All in all people have to feel that they’re reading something that increases their knowledge, helps them through a hard time and isn’t trying to shove something down their throats. In the age of technology more and more people turn to blogs or other online forums for advice before their buy things, before they visit places and when they need advice. If you want to have a blog that pops remember your audience will be diverse so you should be too.
While I’ve only been blogging formally for about 7 months now it didn’t take me long to realize that blogging was something I was extremely passionate about. Before blogging with The Buzz, I had only mediocre experience blogging, only attempting (and failing) at running my own blog while I was pregnant with my daughter and shortly there after. So when I was asked by a professor if I’d be interested in blogging for the school I was skeptical that I had what it took to be a blogger but my friends encouraged me to give it a shot. I sent in my material and hoped for the best and after an interview I was ecstatic that I’d gotten the position.
I quickly found that blogging for an already established medium was a lot easier than setting up my own blog from scratch. The Buzz was already in motion and already had regular bloggers who I’d be joining and peer editing with. The existing foundation and peer support made jumping into blogging an easy transition and it was really helpful having another set of eyes to look over my work before it went live. Having that additional support gave me confidence in my work and I quickly started promoting what I was doing and the amazing atmosphere of The Buzz itself. I did some research on promoting your brand and building an audience and I was amazed at the response I got.
It didn’t take long to fall in love with and look forward to my weekly posts, I often plotted them out weeks in advance when ideas came to me. I loved blogging because I felt that I had a forum to share my story, my wins and losses and share with or support other young women who’d been in my shoes. I felt like my words would have been a comfort to me had I come across them when I was struggling and I hoped that my words offered comfort to a young mom who was struggling or at a low point in her life. I was surprised however when I realized my blogs were reaching more than just moms and young women but that guys and even fathers were reading too!
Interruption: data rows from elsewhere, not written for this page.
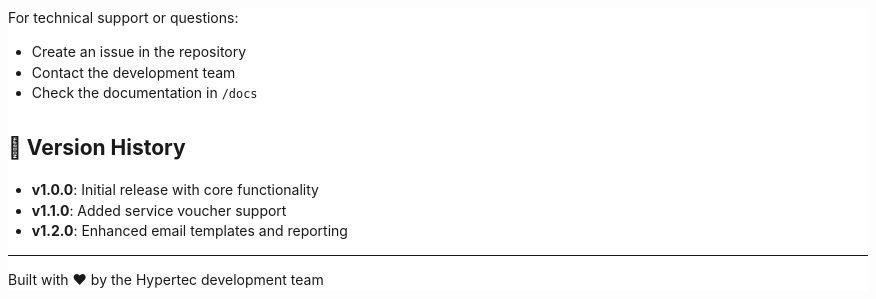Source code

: For technical support or questions:
- Create an issue in the repository
- Contact the development team
- Check the documentation in `/docs`

## 🔄 Version History

- **v1.0.0**: Initial release with core functionality
- **v1.1.0**: Added service voucher support
- **v1.2.0**: Enhanced email templates and reporting

---

Built with ❤️ by the Hypertec development team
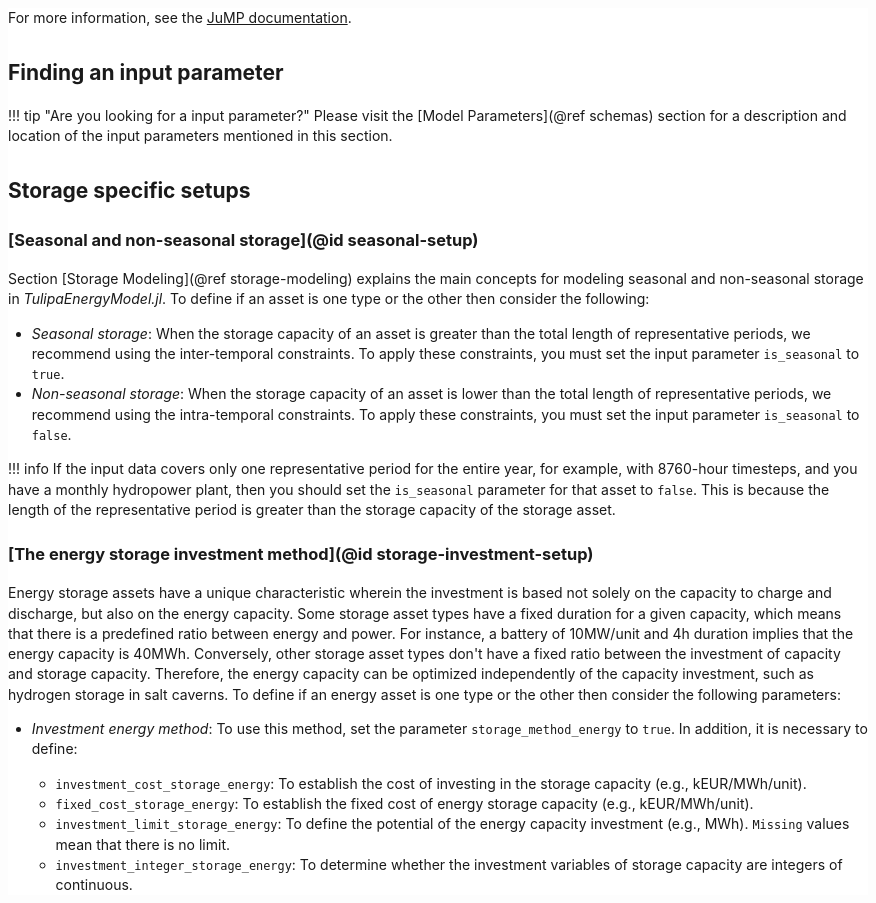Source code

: For more information, see the [JuMP documentation](https://jump.dev/JuMP.jl/stable/tutorials/getting_started/performance_tips/#Disable-string-names).

## Finding an input parameter

!!! tip "Are you looking for a input parameter?"
    Please visit the [Model Parameters](@ref schemas) section for a description and location of the input parameters mentioned in this section.

## Storage specific setups

### [Seasonal and non-seasonal storage](@id seasonal-setup)

Section [Storage Modeling](@ref storage-modeling) explains the main concepts for modeling seasonal and non-seasonal storage in _TulipaEnergyModel.jl_. To define if an asset is one type or the other then consider the following:

- _Seasonal storage_: When the storage capacity of an asset is greater than the total length of representative periods, we recommend using the inter-temporal constraints. To apply these constraints, you must set the input parameter `is_seasonal` to `true`.
- _Non-seasonal storage_: When the storage capacity of an asset is lower than the total length of representative periods, we recommend using the intra-temporal constraints. To apply these constraints, you must set the input parameter `is_seasonal` to `false`.

!!! info
    If the input data covers only one representative period for the entire year, for example, with 8760-hour timesteps, and you have a monthly hydropower plant, then you should set the `is_seasonal` parameter for that asset to `false`. This is because the length of the representative period is greater than the storage capacity of the storage asset.

### [The energy storage investment method](@id storage-investment-setup)

Energy storage assets have a unique characteristic wherein the investment is based not solely on the capacity to charge and discharge, but also on the energy capacity. Some storage asset types have a fixed duration for a given capacity, which means that there is a predefined ratio between energy and power. For instance, a battery of 10MW/unit and 4h duration implies that the energy capacity is 40MWh. Conversely, other storage asset types don't have a fixed ratio between the investment of capacity and storage capacity. Therefore, the energy capacity can be optimized independently of the capacity investment, such as hydrogen storage in salt caverns. To define if an energy asset is one type or the other then consider the following parameters:

- _Investment energy method_: To use this method, set the parameter `storage_method_energy` to `true`. In addition, it is necessary to define:

  - `investment_cost_storage_energy`: To establish the cost of investing in the storage capacity (e.g., kEUR/MWh/unit).
  - `fixed_cost_storage_energy`: To establish the fixed cost of energy storage capacity (e.g., kEUR/MWh/unit).
  - `investment_limit_storage_energy`: To define the potential of the energy capacity investment (e.g., MWh). `Missing` values mean that there is no limit.
  - `investment_integer_storage_energy`: To determine whether the investment variables of storage capacity are integers of continuous.
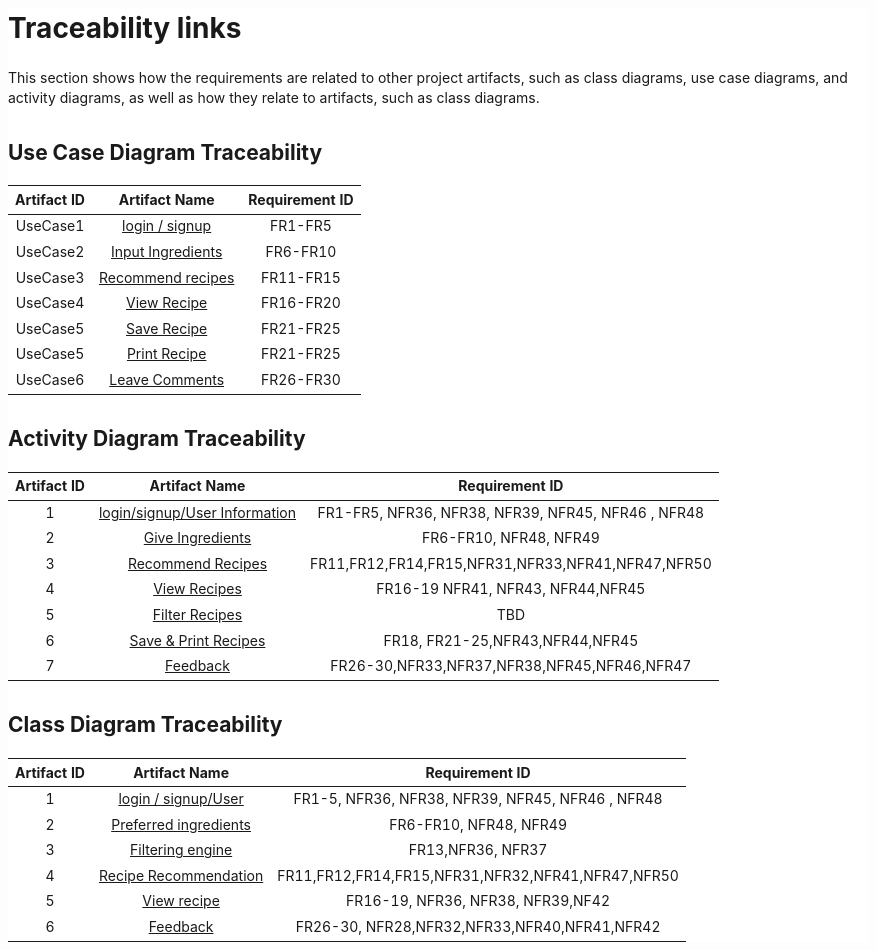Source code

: # Traceability links
This section shows how the requirements are related to other project artifacts, such as class diagrams, use case diagrams, and activity diagrams, as well as how they relate to artifacts, such as class diagrams.
 

## Use Case Diagram Traceability
| Artifact ID | Artifact Name | Requirement ID |
| :-------------: | :----------: | :----------: |
| UseCase1 | [login / signup](https://github.com/shankymurali/GVSU-CIS-641-4WIZ/blob/main/artifacts/UseCase.png.pdf)| FR1-FR5 |
| UseCase2 | [Input Ingredients]( https://github.com/shankymurali/GVSU-CIS-641-4WIZ/blob/main/artifacts/UseCase.png.pdf)| FR6-FR10 |
| UseCase3 | [Recommend recipes](https://github.com/shankymurali/GVSU-CIS-641-4WIZ/blob/main/artifacts/UseCase.png.pdf)| FR11-FR15 |
| UseCase4 | [View Recipe](https://github.com/shankymurali/GVSU-CIS-641-4WIZ/blob/main/artifacts/UseCase.png.pdf )| FR16-FR20 |
| UseCase5 | [Save Recipe](https://github.com/shankymurali/GVSU-CIS-641-4WIZ/blob/main/artifacts/UseCase.png.pdf)| FR21-FR25 |
| UseCase5 | [Print Recipe](https://github.com/shankymurali/GVSU-CIS-641-4WIZ/blob/main/artifacts/UseCase.png.pdf)| FR21-FR25 |
| UseCase6 | [Leave Comments](https://github.com/shankymurali/GVSU-CIS-641-4WIZ/blob/main/artifacts/UseCase.png.pdf)| FR26-FR30 |


## Activity Diagram Traceability
| Artifact ID | Artifact Name | Requirement ID |
| :-------------: | :----------: | :----------: |
| 1 | [login/signup/User Information](https://github.com/shankymurali/GVSU-CIS-641-4WIZ/blob/main/artifacts/Activity%20Diagram.drawio.png)| FR1-FR5, NFR36, NFR38, NFR39, NFR45, NFR46 , NFR48 |
| 2 | [Give Ingredients]( https://github.com/shankymurali/GVSU-CIS-641-4WIZ/blob/main/artifacts/Activity%20Diagram.drawio.png)| FR6-FR10, NFR48, NFR49 |
| 3 | [Recommend Recipes]( https://github.com/shankymurali/GVSU-CIS-641-4WIZ/blob/main/artifacts/Activity%20Diagram.drawio.png )| FR11,FR12,FR14,FR15,NFR31,NFR33,NFR41,NFR47,NFR50 |
| 4 | [View Recipes]( https://github.com/shankymurali/GVSU-CIS-641-4WIZ/blob/main/artifacts/Activity%20Diagram.drawio.png )| FR16-19 NFR41, NFR43, NFR44,NFR45 |
| 5 | [Filter Recipes](https://github.com/shankymurali/GVSU-CIS-641-4WIZ/blob/main/artifacts/Activity%20Diagram.drawio.png )| TBD |
| 6 | [Save & Print Recipes](https://github.com/shankymurali/GVSU-CIS-641-4WIZ/blob/main/artifacts/Activity%20Diagram.drawio.png) | FR18, FR21-25,NFR43,NFR44,NFR45 |
| 7 | [Feedback](https://github.com/shankymurali/GVSU-CIS-641-4WIZ/blob/main/artifacts/Activity%20Diagram.drawio.png)| FR26-30,NFR33,NFR37,NFR38,NFR45,NFR46,NFR47 |


## Class Diagram Traceability
| Artifact ID | Artifact Name | Requirement ID |
| :-------------: | :----------: | :----------: |
| 1 | [login / signup/User](https://github.com/shankymurali/GVSU-CIS-641-4WIZ/blob/main/artifacts/class%20diagram-drawio.png)| FR1-5, NFR36, NFR38, NFR39, NFR45, NFR46 , NFR48|
| 2 | [Preferred ingredients](https://github.com/shankymurali/GVSU-CIS-641-4WIZ/blob/main/artifacts/class%20diagram-drawio.png)|FR6-FR10, NFR48, NFR49 |
| 3 | [Filtering engine](https://github.com/shankymurali/GVSU-CIS-641-4WIZ/blob/main/artifacts/class%20diagram-drawio.png)| FR13,NFR36, NFR37 |
| 4 | [Recipe Recommendation](https://github.com/shankymurali/GVSU-CIS-641-4WIZ/blob/main/artifacts/class%20diagram-drawio.png)| FR11,FR12,FR14,FR15,NFR31,NFR32,NFR41,NFR47,NFR50 |
| 5 | [View recipe](https://github.com/shankymurali/GVSU-CIS-641-4WIZ/blob/main/artifacts/class%20diagram-drawio.png)| FR16-19, NFR36, NFR38, NFR39,NF42 |
| 6 | [Feedback](https://github.com/shankymurali/GVSU-CIS-641-4WIZ/blob/main/artifacts/class%20diagram-drawio.png)| FR26-30, NFR28,NFR32,NFR33,NFR40,NFR41,NFR42 |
The single proudest and heartwarming moment for me though was when a classmate sent me an email that he’d read one of my posts and it gave him the clarity he needed to work on his relationship that he’d previously felt he lost. I was stunned and honored that my words were that powerful to help someone and give him or her insight into a personal situation. It was from that evening on that I was sure I would dedicate myself to blogging in some way shape or form; I wanted my words, my experiences and my success to help motivate and inspire people to chase their dreams. I’m so thrilled to be back for the summer and I hope you’ll join me as I sketch out the steps I took in becoming a successful blogger.